Assignment A: Retype the part of the GPU docking study summary from "Purpose of the" up to and including "GPU-accelerated scoring function.".
Assignment B: List the section headings in the GPU docking study summary.
Assignment C: Continue the summary of the GPU-accelerated docking study from the point where it stops.

Passage to read:
Purpose of the Study:

  • To develop and evaluate a GPU-accelerated approach for molecular modeling tasks.
  • To significantly enhance the speed of conformation generation and interaction potential evaluation.
  • To integrate GPU acceleration into existing docking algorithms like PLANTS.

Main Methods:

  • Implementation of a GPU-accelerated algorithm for molecular conformation generation and interaction potential evaluation.
  • Optimization of the approach for rigid protein-protein docking and flexible protein-ligand docking scenarios.
  • Parallelization of the PLANTS docking algorithm utilizing the GPU-accelerated scoring function.

Main Results:

  • Achieved speedup factors of up to 50 for rigid protein-protein docking interaction potential evaluation.
  • Observed speedup factors of up to 16 for flexible protein-ligand interaction potential evaluation.

Listed records:

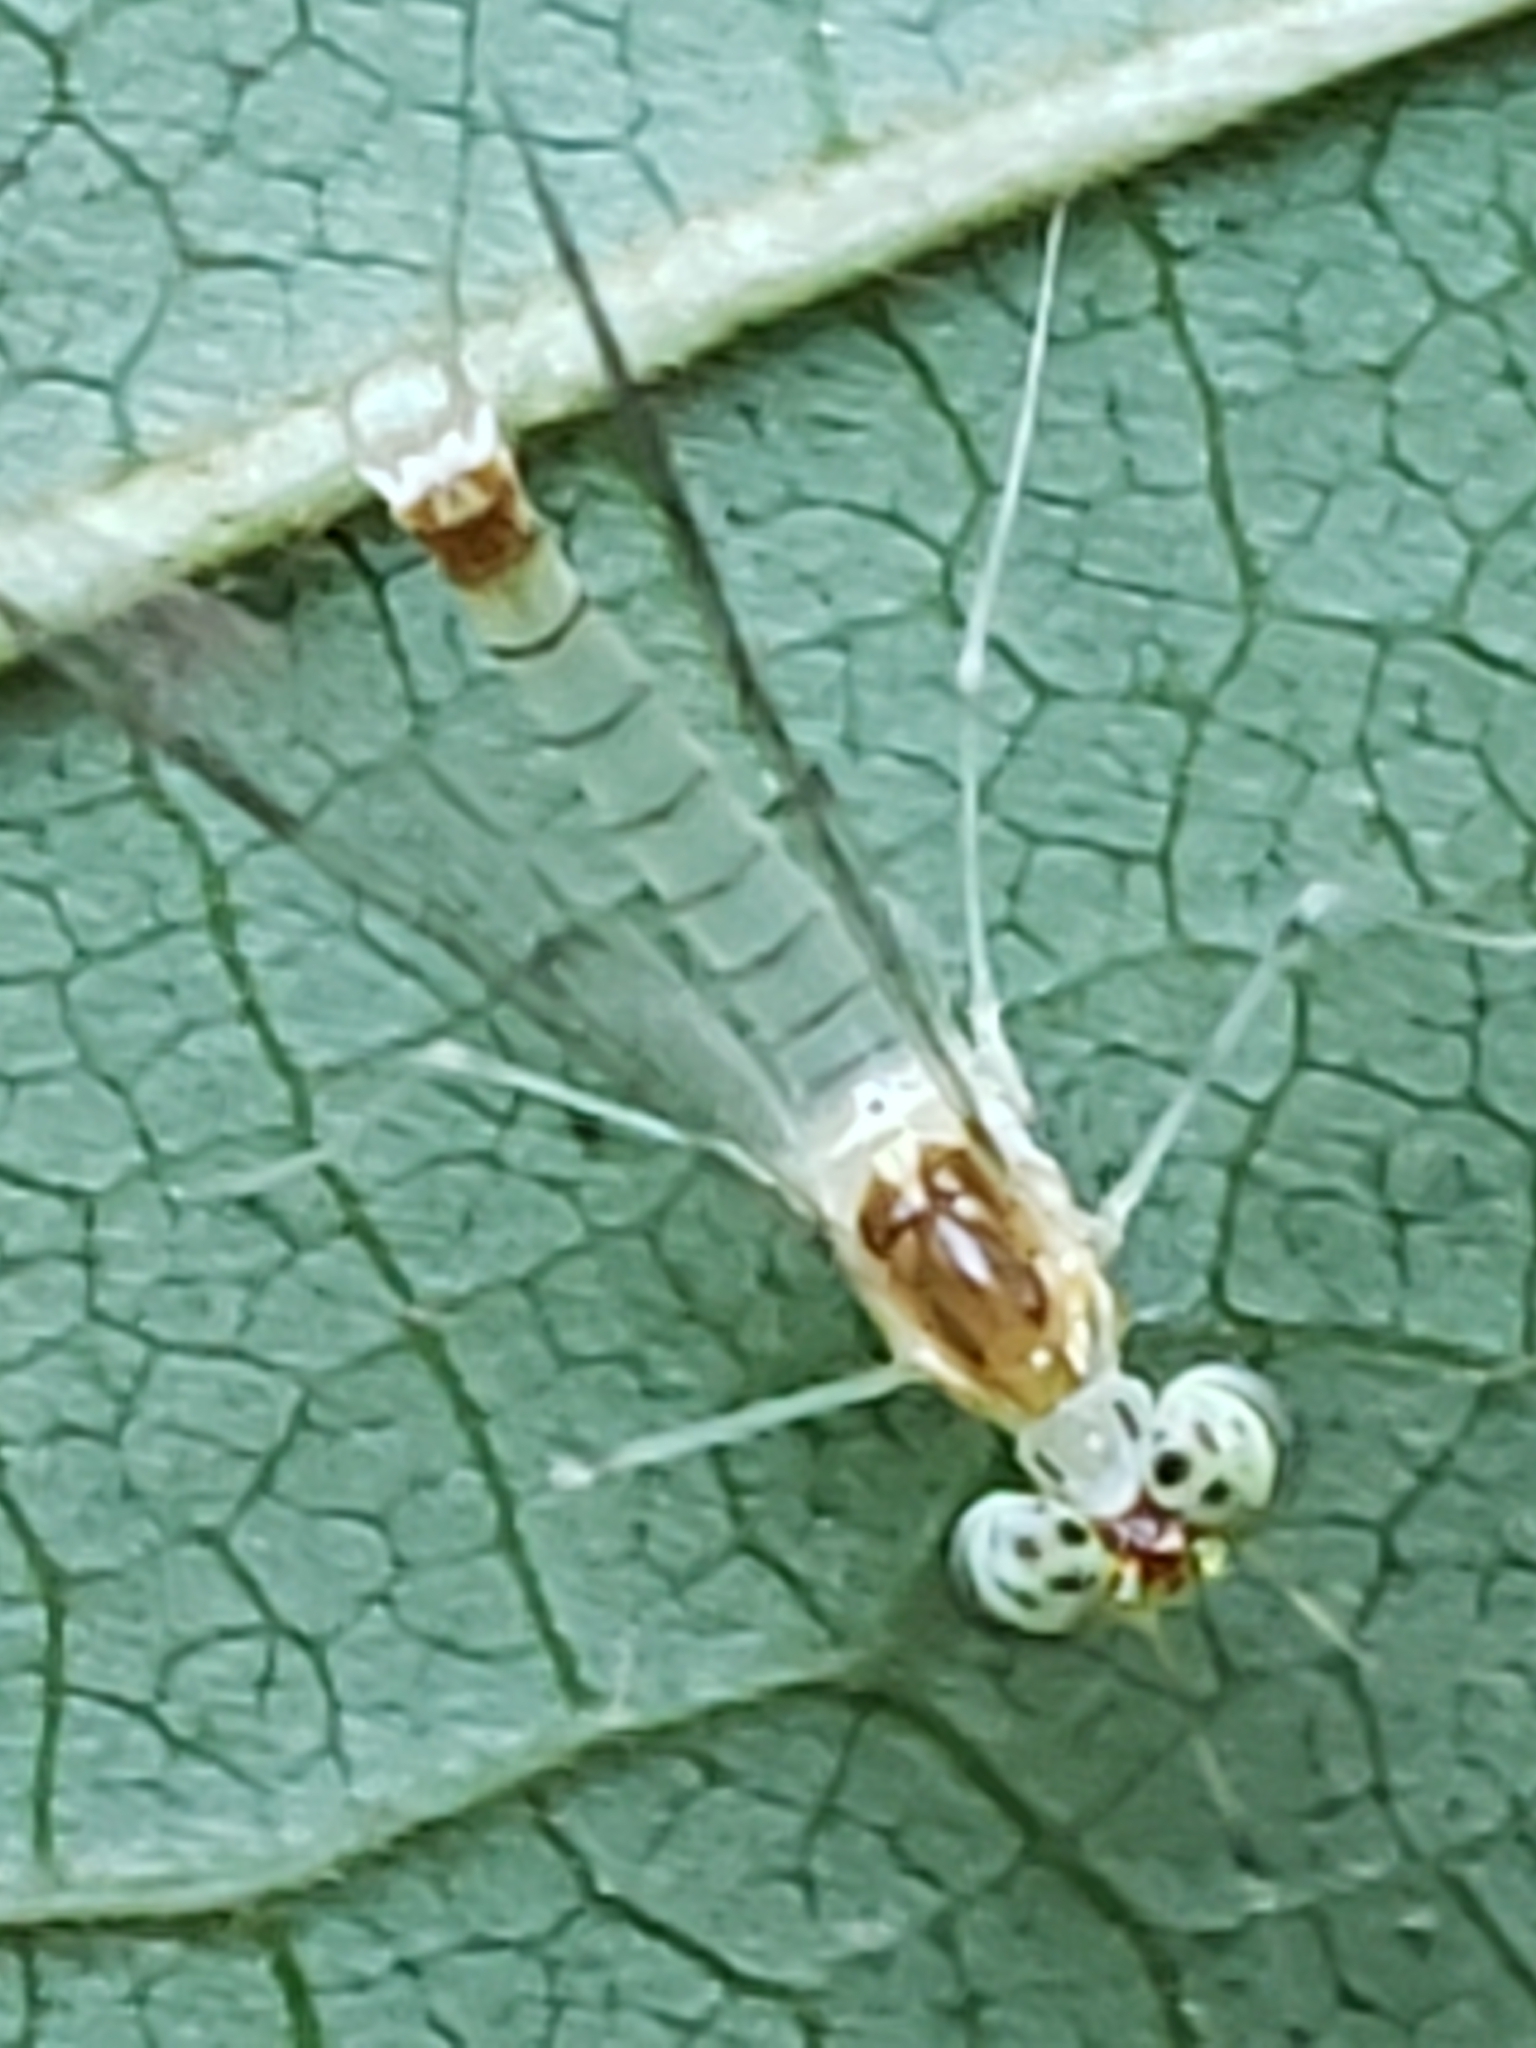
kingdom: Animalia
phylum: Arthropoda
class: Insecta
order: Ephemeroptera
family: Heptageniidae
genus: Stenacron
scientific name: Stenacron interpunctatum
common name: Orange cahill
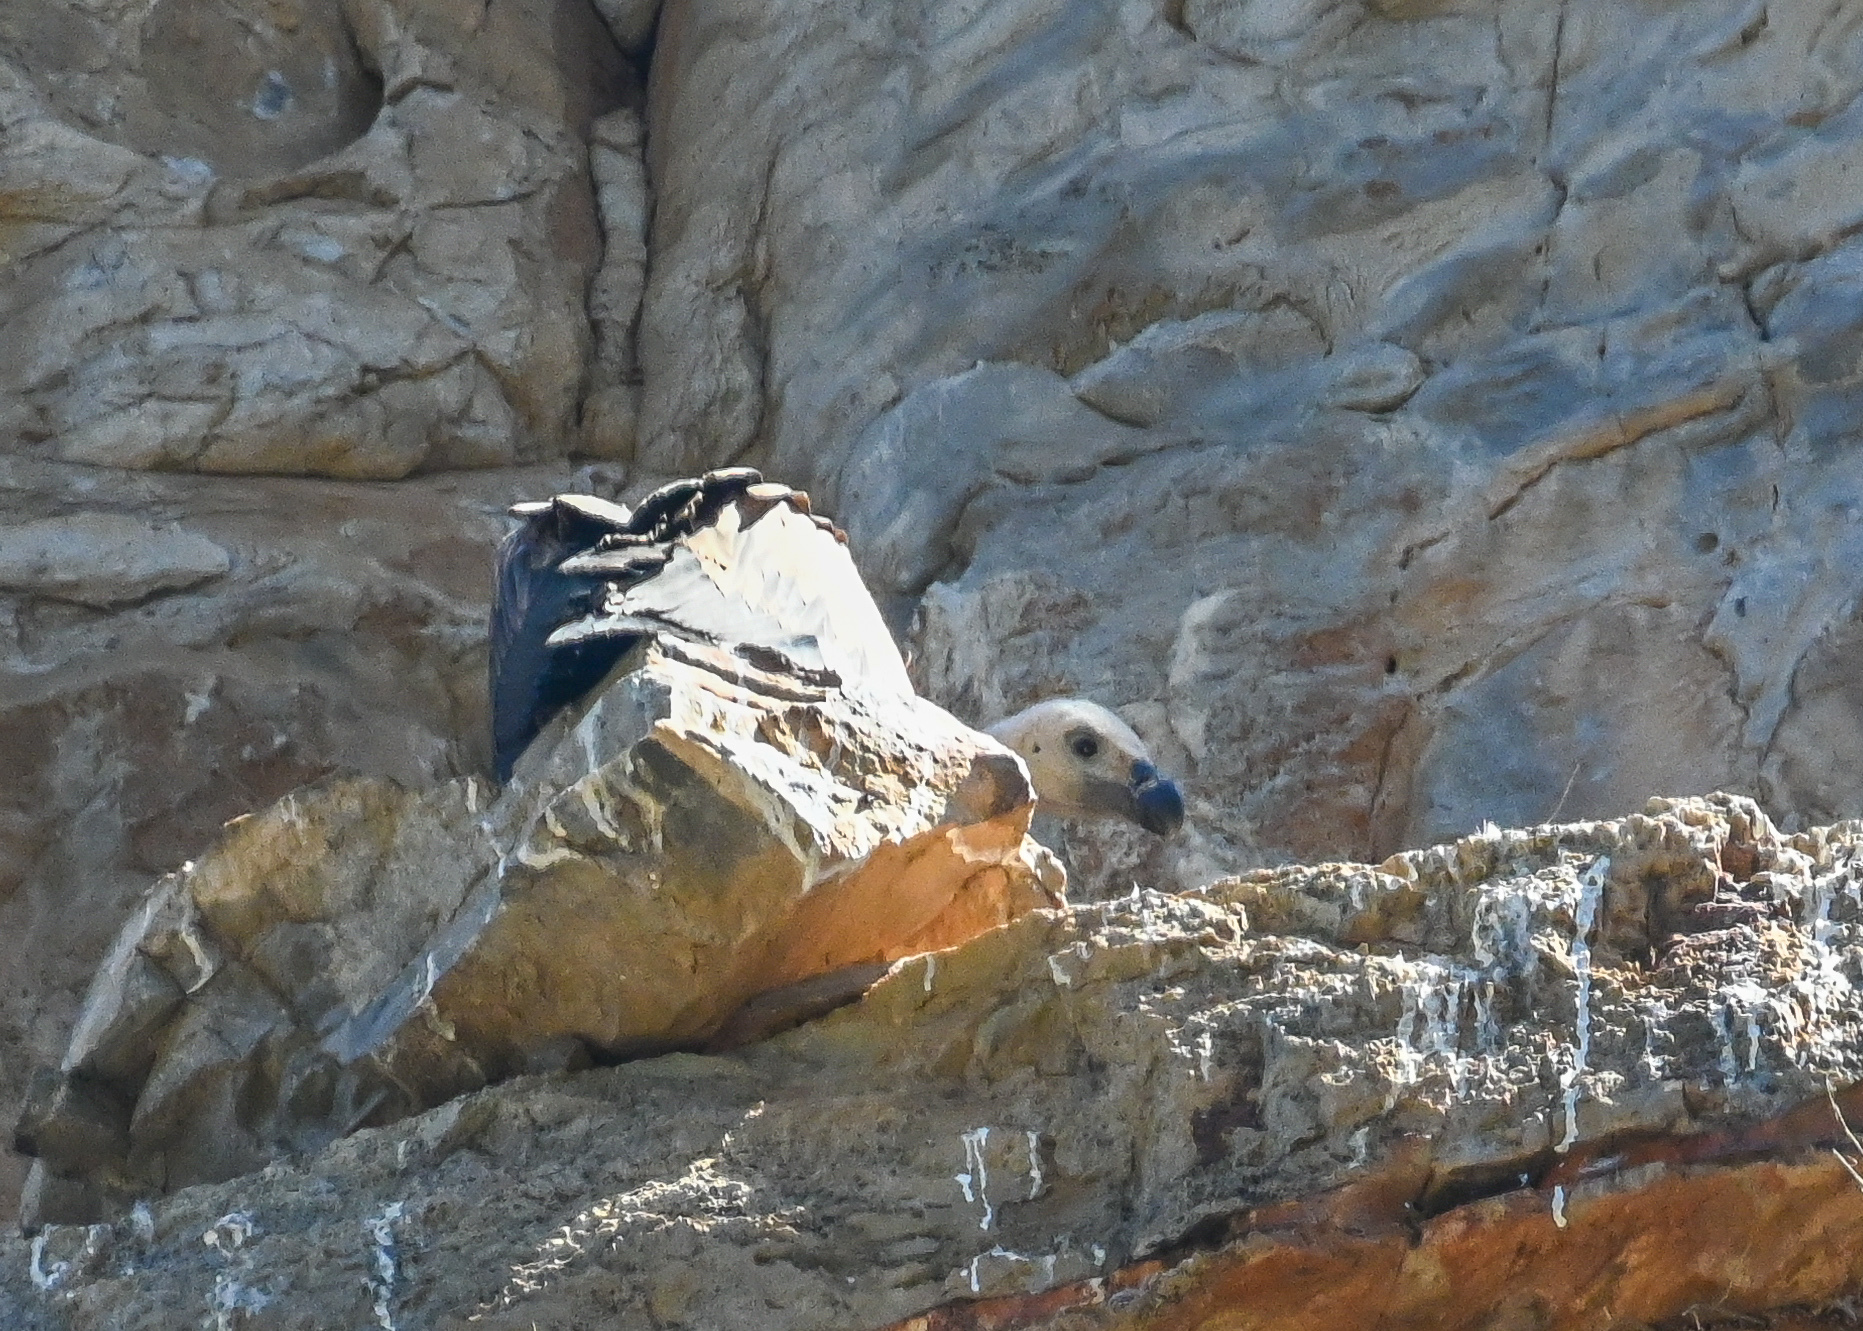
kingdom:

Answer box A:
Purpose of the Study:

  • To develop and evaluate a GPU-accelerated approach for molecular modeling tasks.
  • To significantly enhance the speed of conformation generation and interaction potential evaluation.
  • To integrate GPU acceleration into existing docking algorithms like PLANTS.

Main Methods:

  • Implementation of a GPU-accelerated algorithm for molecular conformation generation and interaction potential evaluation.
  • Optimization of the approach for rigid protein-protein docking and flexible protein-ligand docking scenarios.
  • Parallelization of the PLANTS docking algorithm utilizing the GPU-accelerated scoring function.

Answer box B:
Purpose of the Study
Main Methods
Main Results

Answer box C:
  • Demonstrated speedup factors of up to 10 and 7 for the PLANTS algorithm with varying ligand sizes and rotatable bonds, respectively.
  • GPU-accelerated fitness landscape analysis in rigid protein-protein docking showed speedups up to 60.

Conclusions:

  • GPU acceleration offers significant computational advantages for molecular modeling tasks.
  • The developed approach substantially reduces computation time for protein-ligand and protein-protein docking.
  • This GPU-accelerated method has the potential to accelerate drug discovery and biological structure analysis.